6 of 607 comments (clear)

  1. So long old friend by Anonymous Coward · · Score: 5, Insightful

    They just don't make 'em like they used to.

    1. Re:So long old friend by Anonymous Coward · · Score: 5, Insightful
      Note that the triumphs of NASA date from the era when engineers ran the programs, and not political hacks like now. I feel sorry for the young engineers now who will never experience the greatness which was NASA.

      There were no slackers then. There were dedicated young engineers with buzz cuts and and a slide rule. They didn't listen to "Hip Hop" or "Heavy Metal". They didn't wear baggy pants. They weren't interested in fashion or political correctness. Their uniform was a crisp white dress shirt, a string tie, and a pair of drip-dry Hagar slacks, accessorized with a leather holster--which held an 18 inch slide rule. Bang.

      These men were focused on quality and greatness. They were patriotic, dedicated men who strove each day to make America first with the best engineering the human mind could conceive.

      Today NASA is run by "professional" managers and bureaucrats. They cow-tow not to quality but to politically motivated "quotas" and false "diversity". Slackers abound. "Getting over" takes precedence over "getting it right".

      The saddest thing of all is not the failures of the current space program, as disturbing as they might be. The saddest thing is that we have lost the spirit and the system and methodology which yielded our greatest triumphs.

  2. Distance. by cybermace5 · · Score: 5, Insightful

    It's 7.6 billion miles away. Almost 12 hours at the speed of light. And it will take two million years to reach a star considered to be in our close neighborood.

    Incomprehensible space...it's incredibly daunting, yet unbelievably appealing. Pioneer 10 was sent out in the same spirit as the pioneers of early America: the lure of seemingly boundless space and undiscovered wonders.

    This pioneer is blazing a trail we all hope to follow someday.

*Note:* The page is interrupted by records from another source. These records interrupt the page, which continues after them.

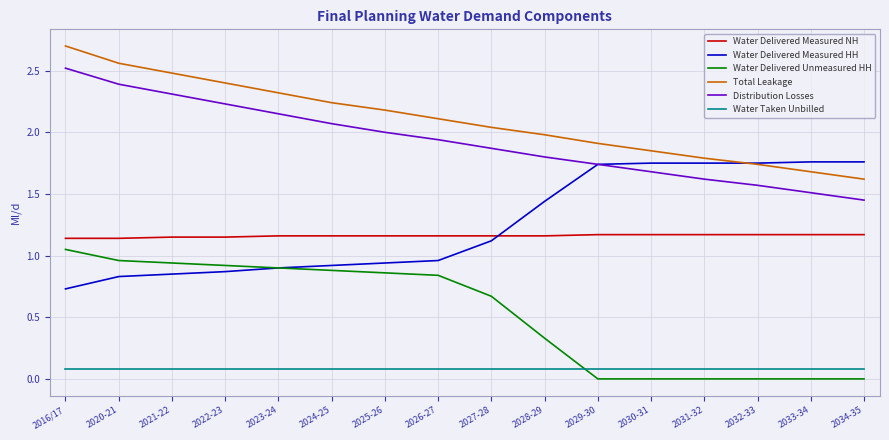

What is the difference between the highest and lowest values at 2021-22?

2.4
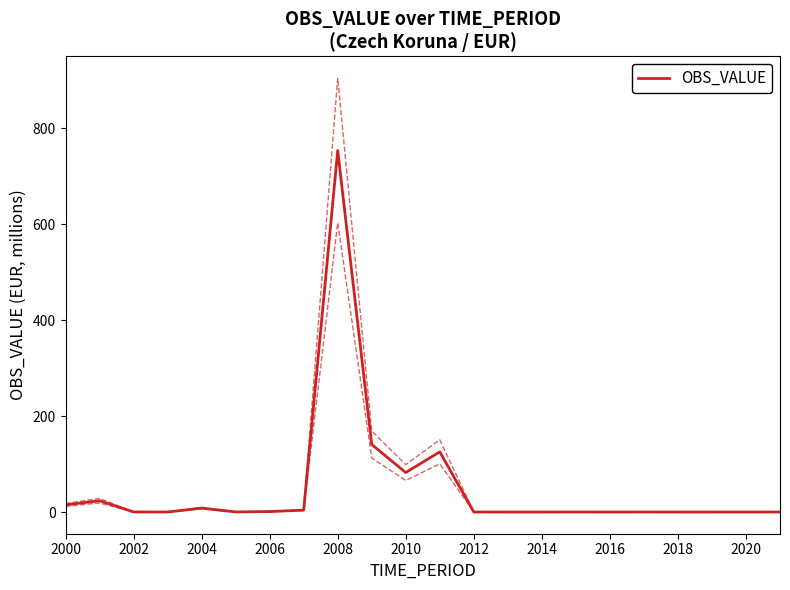

True or false: OBS_VALUE has a value of 0.0 at 2016.

True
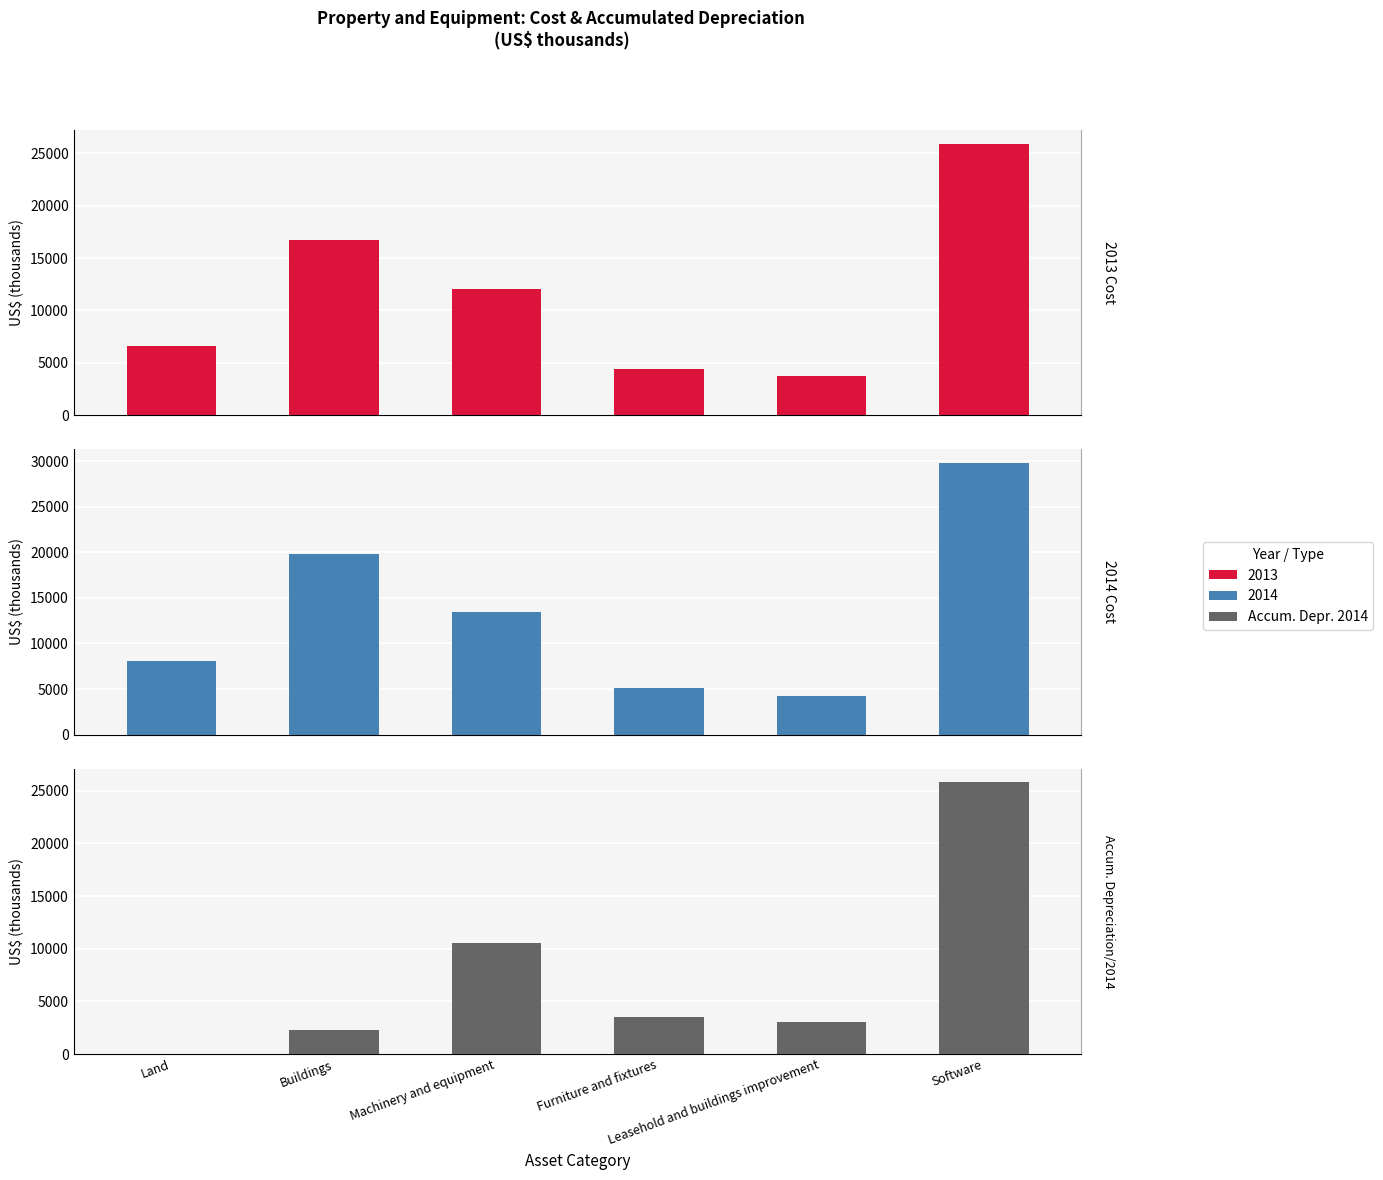

Is it true that the value at Furniture and fixtures is 3492?

True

Goodbye Pioneer 10, you have served us well.

    --
    ...
  3. Am I missing something here? by itallushrt · · Score: 5, Insightful

    Why don't all you people stop thanking a hunk of metal and start thanking the scientist and engineers that designed, built, and launched Pioneer 10. They are the real reasons this post even exist.

  4. Goddamn by cranos · · Score: 5, Insightful

    You know you are truly geek when something like this almost brings tears to your eyes. I mean this thing had less computing power than your average calculator and yet it managed to be useful for thirty years?
    See what happens when you actually give your space programme decent funding? You do something like this, something which comes close to making the human race look like something more than six billion savages scrabbling in the dirt.

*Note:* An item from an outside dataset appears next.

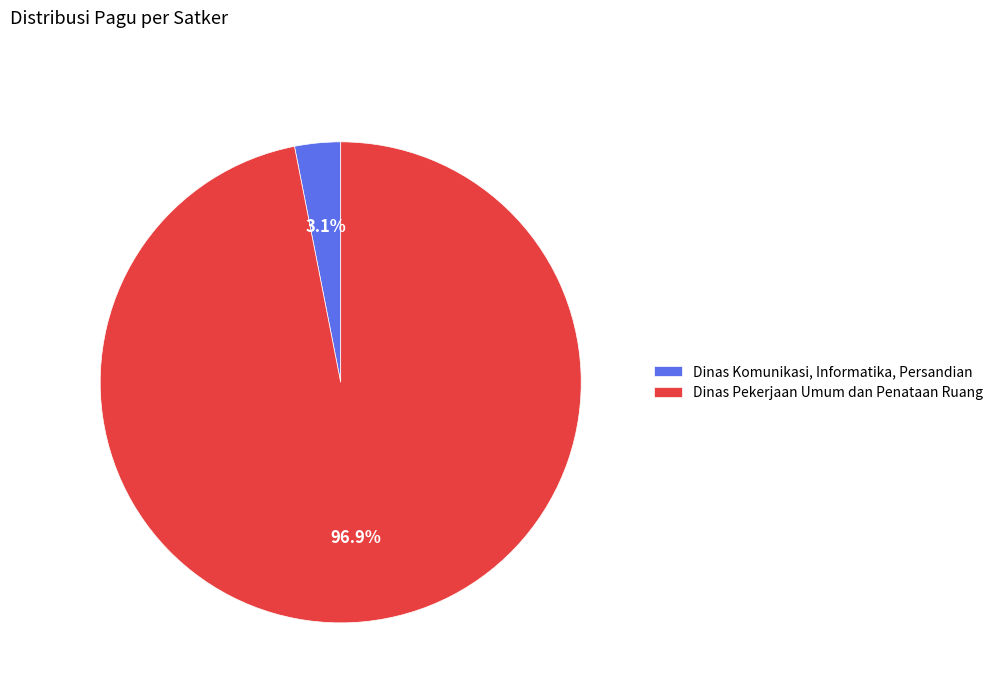

What percentage is NOT represented by Dinas Komunikasi, Informatika, Persandian?

96.9%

  5. Re:Wow! by kfg · · Score: 5, Insightful

    It may well have been possible for you to have had a computer all of your life. Even the internet, nascent as it may have been, may well predate you.

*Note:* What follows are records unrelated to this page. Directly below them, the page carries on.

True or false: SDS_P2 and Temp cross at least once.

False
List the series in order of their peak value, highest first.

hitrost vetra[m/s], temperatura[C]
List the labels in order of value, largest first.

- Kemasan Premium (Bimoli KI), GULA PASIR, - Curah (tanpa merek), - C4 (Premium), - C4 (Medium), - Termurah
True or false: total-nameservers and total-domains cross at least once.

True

    When he was born he had no *electricity* and no one in his family had ever seen an automobile. Geronimo had only been captured three years previously and was not only still alive, but a comparitively young man.

    The world he was born in to was one someone born 500 years before would have recongnized. The world you were born into is one that that hypothetical person couldn't possibly even have conceived of.

    You are talking differences in quantity. I am talking differences in quality.

    There is no essential difference in type or quality of life today than there was 40 years ago when I first entered school. We live the same way now, with mostly the same things, as we did then. Electricity, phones, central heating, planes, automobiles, movies, TV, hydrogen bombs, etc.

    The cars have become a bit more refined, the planes a bit faster, the phones cordless, the movies, well, they havn't changed much at all really. These are just the things we already had becoming better.

    I'm not saying we don't live in interesting times, or that I'm not glad to be here, but the two cases are *damned* different.

    By the way, the commercial sail record from Sandy Point N.J. at the entrance of NY harbor to Lands End England was only 11 days. It stood for 100 years.

    And I'm *damned* glad the internet hasn't come up with one single reason for me not to go to London. That would suck.